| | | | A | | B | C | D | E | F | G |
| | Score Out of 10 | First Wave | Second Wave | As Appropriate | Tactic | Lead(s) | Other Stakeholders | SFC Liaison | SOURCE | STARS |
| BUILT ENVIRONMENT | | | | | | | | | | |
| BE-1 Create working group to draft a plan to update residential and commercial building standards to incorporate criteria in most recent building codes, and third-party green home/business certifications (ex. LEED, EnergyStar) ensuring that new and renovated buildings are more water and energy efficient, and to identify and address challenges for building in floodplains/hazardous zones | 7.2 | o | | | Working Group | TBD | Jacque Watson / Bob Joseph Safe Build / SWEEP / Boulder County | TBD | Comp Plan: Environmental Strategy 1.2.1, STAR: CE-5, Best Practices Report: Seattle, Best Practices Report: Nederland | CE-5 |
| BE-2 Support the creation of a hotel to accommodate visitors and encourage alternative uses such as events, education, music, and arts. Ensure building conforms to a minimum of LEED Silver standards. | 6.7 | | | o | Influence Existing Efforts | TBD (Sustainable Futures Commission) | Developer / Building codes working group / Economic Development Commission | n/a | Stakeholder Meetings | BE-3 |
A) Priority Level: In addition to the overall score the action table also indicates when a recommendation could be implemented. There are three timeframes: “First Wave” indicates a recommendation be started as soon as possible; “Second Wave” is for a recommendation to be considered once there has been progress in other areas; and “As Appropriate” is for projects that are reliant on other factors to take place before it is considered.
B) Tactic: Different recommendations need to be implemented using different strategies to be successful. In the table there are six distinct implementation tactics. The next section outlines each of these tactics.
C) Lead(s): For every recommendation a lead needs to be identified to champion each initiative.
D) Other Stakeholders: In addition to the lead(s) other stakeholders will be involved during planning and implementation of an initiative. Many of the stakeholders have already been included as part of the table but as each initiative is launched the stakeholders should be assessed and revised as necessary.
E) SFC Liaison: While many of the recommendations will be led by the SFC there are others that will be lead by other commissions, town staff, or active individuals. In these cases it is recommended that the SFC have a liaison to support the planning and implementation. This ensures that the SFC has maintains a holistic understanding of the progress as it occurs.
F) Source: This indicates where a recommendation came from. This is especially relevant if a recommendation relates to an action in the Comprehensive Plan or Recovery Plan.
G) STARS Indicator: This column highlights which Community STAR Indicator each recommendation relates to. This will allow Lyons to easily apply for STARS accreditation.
.....
DIRECTIONS FOR THIS TASK. Transcribe, please, every line from the first line of the listing above through the line with "BUILT ENVIRONMENT |". Keep both ends and nothing else.

ANSWER SECTION.
| | | | A | | B | C | D | E | F | G |
| | Score Out of 10 | First Wave | Second Wave | As Appropriate | Tactic | Lead(s) | Other Stakeholders | SFC Liaison | SOURCE | STARS |
| BUILT ENVIRONMENT | | | | | | | | | | |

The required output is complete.